Ademais, o valor elevado da remuneração também não afasta a configuração do liame trabalhista.

(...)

Assim, correta a r. sentença que reconheceu a ilicitude na contratação do Reclamante como pessoa jurídica, condenando a Reclamada a retificar a anotação da CTPS, fixando o vínculo no período de 04/08/2008 a 15/02/2018.

Nego provimento. (...).” (e-doc. 22, p. 2-12; grifos nossos)


  1. 16.Nesse contexto, conforme registrei quando do deferimento do pedido liminar, no tocante ao período de 04/08/2008 a 30/05/2012, em que, a despeito de a reclamante ter promovido o registro da contratação na CTPS do autor, pretende-se ver prevalecido o contrato de prestação de serviços firmado com a empresa Elasa Instalações Industriais Ltda., não vislumbro estrita aderência com os julgados apontados como paradigma, os quais, muito embora tenham reconhecido a validade de outras formas de divisão do trabalho, em momento algum cuidaram de examinar a validade de duas contratações simultâneas para tratar da mesma prestação de serviços, uma pela CLT e outra por contrato civil de prestação de serviços. Logo, não é possível concluir, a partir das apontadas decisões proferidas pelo STF, pela prevalência do contrato firmado com a pessoa jurídica, em detrimento da anotação feita pela própria reclamante na CTPS da pessoa física.


  1. 17.Lado outro, no tocante ao período subsequente, quando, após a baixa na CTPS do beneficiário, as partes firmaram entre si contrato de natureza civil que contou com a participação da pessoa jurídica de titularidade do beneficiário, verifica-se que o Órgão judicial reclamado concluiu pela manutenção do vínculo empregatício – isto é, por todo o período da prestação de serviços –, em aparente violação ao firme entendimento desta Suprema Corte no sentido da licitude de outras formas de divisão do trabalho entre pessoas jurídicas distintas”.


  1. 18.Nesse contexto, consoante o entendimento inserto na liminar anteriormente concedida, deveria o Tribunal reclamado, em relação ao período em que subsistia apenas o contrato civil de prestação de serviços, adequar-se ao entendimento sufragado pela Corte Maior no que toca à licitude da terceirização, inclusive por meio da “pejotização”.

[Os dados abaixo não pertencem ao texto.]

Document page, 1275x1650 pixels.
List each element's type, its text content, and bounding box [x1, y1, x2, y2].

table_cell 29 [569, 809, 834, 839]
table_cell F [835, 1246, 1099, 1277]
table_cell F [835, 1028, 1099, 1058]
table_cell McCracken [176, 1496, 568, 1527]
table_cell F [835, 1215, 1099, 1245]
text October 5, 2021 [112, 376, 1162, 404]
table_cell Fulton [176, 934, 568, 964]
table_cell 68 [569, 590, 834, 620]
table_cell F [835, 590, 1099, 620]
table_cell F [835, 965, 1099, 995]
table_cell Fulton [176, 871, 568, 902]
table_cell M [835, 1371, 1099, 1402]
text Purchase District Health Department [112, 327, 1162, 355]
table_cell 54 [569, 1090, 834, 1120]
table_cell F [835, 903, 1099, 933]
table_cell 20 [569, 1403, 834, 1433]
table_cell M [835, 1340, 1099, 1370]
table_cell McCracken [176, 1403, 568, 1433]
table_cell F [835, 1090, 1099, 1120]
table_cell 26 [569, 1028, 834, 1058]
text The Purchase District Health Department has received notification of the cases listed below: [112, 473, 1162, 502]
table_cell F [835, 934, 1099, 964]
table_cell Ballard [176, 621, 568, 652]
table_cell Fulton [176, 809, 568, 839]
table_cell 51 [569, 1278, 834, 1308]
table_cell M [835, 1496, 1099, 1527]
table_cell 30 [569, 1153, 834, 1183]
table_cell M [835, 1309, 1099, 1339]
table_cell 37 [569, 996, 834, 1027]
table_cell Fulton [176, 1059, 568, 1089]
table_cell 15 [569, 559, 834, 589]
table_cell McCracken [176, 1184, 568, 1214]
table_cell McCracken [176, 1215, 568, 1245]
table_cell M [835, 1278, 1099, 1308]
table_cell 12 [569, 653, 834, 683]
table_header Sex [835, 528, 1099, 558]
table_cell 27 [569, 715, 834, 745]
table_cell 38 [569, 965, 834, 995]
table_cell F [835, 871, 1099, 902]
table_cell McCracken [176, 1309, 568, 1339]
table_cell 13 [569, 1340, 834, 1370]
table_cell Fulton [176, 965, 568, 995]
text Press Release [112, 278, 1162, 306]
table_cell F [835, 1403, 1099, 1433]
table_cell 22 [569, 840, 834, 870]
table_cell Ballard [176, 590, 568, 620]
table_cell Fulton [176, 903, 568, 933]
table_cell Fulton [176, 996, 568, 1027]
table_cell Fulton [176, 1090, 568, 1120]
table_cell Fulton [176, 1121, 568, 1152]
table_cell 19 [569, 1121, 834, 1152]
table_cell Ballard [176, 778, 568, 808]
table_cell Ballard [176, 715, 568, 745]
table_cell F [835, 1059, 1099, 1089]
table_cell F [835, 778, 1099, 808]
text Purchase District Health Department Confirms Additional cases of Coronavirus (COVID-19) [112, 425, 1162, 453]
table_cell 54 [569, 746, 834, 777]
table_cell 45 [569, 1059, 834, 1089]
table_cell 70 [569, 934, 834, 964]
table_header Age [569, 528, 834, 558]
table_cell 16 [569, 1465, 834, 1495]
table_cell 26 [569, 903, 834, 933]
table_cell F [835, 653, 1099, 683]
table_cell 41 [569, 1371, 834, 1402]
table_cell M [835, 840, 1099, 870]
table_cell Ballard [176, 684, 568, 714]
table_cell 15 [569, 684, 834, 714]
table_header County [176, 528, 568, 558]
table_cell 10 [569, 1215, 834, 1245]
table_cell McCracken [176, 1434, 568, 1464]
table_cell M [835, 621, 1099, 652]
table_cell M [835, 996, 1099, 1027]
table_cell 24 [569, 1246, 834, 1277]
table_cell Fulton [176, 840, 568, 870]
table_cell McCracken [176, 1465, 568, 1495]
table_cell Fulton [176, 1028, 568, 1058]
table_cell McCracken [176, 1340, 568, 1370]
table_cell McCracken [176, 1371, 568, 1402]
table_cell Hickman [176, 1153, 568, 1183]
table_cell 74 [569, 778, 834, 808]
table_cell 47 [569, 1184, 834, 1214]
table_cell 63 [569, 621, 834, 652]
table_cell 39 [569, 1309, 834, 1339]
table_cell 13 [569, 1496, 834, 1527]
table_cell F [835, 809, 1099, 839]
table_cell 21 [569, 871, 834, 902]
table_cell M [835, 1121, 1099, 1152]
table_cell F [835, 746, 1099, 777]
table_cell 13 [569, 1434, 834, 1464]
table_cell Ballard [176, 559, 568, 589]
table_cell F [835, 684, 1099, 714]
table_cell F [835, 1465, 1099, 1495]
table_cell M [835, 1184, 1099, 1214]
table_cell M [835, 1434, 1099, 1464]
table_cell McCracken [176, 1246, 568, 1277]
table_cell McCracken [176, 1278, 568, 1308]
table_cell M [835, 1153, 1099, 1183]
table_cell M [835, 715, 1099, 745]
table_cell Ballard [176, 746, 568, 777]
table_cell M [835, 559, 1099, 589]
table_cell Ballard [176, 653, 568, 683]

  1. 19.Assim, o ato reclamado evidencia que, a despeito do contrato de prestação de serviços de engenharia firmado entre as partes, a autoridade reclamada reconheceu a existência do tradicional vínculo de emprego celetista entre eles, afastando-se do conjunto de decisões emanadas desta Corte, as quais não hesitam em admitir a validade constitucional de terceirizações ou qualquer outra forma de divisão do trabalho — inclusive de contratos de prestação de serviços formais ou de sociedade formal —, firmadas para a consecução de objetivos comuns.